CEQA and Bohmker cases

AMRA is now weighing the options of throwing its support behind two other cases—the CEQA case and another case involving Oregon gold miner Tom Bohmker.

The Bohmker case is similar to Rinehart’s, but the Bohmker case was filed in federal court which is where the Rinehart case should have been heard, Poe said.

“I think AMRA going forward is going to throw all of our weight behind those two cases, in particular,” Poe said. “It looks like we will likely pursue that.”

The CEQA case

PLP received news in December that the California Superior Court Judge Gilbert Ochoa had dismissed a PLP lawsuit known in mining circles as the CEQA case. It centers around a flawed study under the California Environmental Quality Act, which requires state and local agencies to identify significant environmental impacts and to avoid or mitigate those impacts, if feasible. The CEQA case had initially involved two separate lawsuits:

• The Karuk Tribe, Center for Biological Diversity, Environmental Law Foundation, Pacific Federation of Fisherman’s Associations and Friends of the River had alleged that the regulations adopted in March 2012 were not developed in accordance with the California Environmental Quality Act, fail to mitigate identified impacts and are inconsistent with existing state law. The case was filed April 3, 2012 in Alameda County Superior Court.
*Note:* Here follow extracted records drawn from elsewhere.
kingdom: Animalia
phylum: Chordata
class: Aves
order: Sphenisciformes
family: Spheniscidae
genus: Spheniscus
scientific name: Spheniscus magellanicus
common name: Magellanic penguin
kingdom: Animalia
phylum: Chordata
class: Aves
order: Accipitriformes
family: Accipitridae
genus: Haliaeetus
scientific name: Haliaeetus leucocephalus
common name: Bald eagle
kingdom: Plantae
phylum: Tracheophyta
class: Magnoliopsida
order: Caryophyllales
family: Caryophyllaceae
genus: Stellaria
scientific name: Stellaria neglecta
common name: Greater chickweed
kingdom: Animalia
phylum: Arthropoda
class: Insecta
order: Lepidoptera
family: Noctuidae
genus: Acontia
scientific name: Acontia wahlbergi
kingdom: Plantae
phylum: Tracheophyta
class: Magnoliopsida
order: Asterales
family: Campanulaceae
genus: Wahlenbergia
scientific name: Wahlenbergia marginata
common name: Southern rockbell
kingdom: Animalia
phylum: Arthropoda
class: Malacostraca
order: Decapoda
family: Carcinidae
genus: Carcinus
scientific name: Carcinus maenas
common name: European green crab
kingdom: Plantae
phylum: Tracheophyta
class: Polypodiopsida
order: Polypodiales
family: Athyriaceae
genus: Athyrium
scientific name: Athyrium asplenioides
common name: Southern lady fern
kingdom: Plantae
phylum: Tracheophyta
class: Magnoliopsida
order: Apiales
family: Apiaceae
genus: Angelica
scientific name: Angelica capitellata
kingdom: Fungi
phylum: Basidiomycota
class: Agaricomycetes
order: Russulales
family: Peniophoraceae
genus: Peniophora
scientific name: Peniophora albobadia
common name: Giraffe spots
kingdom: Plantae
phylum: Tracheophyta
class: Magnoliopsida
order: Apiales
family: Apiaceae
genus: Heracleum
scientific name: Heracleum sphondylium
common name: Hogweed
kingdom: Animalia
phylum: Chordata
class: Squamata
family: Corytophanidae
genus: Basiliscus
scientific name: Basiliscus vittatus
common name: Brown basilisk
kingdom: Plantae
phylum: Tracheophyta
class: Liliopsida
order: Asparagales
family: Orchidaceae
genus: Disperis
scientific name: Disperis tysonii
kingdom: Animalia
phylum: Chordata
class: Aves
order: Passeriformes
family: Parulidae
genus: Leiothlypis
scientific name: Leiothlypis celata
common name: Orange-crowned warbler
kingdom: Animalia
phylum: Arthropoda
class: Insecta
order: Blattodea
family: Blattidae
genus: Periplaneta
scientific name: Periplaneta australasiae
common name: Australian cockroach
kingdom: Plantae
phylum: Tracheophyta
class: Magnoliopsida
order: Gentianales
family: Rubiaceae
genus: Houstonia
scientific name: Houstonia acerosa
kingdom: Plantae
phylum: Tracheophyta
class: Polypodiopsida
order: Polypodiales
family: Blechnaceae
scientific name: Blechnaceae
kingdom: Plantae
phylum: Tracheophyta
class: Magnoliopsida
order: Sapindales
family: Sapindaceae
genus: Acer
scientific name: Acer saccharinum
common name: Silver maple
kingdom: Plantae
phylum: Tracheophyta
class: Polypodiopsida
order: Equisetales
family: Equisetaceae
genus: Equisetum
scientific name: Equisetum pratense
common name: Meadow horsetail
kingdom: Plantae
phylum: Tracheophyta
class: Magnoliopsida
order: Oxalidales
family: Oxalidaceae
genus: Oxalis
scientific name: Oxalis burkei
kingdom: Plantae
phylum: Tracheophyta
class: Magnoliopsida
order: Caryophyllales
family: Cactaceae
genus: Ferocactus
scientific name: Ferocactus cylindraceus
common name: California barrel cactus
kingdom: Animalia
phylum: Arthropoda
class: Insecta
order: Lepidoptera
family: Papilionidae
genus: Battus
However, in 2015, the state of California offered to pay $350,000 to this coalition of environmental groups to drop their lawsuit over the California Department of Fish & Wildlife’s 2012 suction dredge mining regulations. And, they did, sticking California taxpayers with the bill.

Public Lands for the People also sued the state, alleging that the Subsequent Environmental Impact Report, which was based on reports from Horizon Water and Environment, a consulting firm based in Oakland, Calif., was improperly and unlawfully conducted and therefore rendered skewed, unscientific findings. PLP contends the 2012 dredging regulations were based on bad science from a deeply flawed environmental report.

“The SEIR results were used to prop up the case for far more restrictive suction dredge mining regulations because of pressure from these environmental groups,” said Walt Wegner, who was PLP President at the time. “The SEIR study claims that suction dredge mining has several ‘potentially significant impacts’ on the environment, even though all previous studies had concluded that dredging causes a ‘less than significant impact.’ ” How does this drastic change in study results happen overnight? The study is bogus and heavily influenced by politics—not science.”

PLP hasn’t decided if it will appeal the CEQA case or not., Kliewer said.

“There are no definite plans to go forward with it, yet,” he said. “But, I don’t see any other choice but to appeal. The problem is that in California we can’t get a fair shake. The whole system is rigged against us. That was obvious with the Rinehart case all the way up to the California Supreme Court.”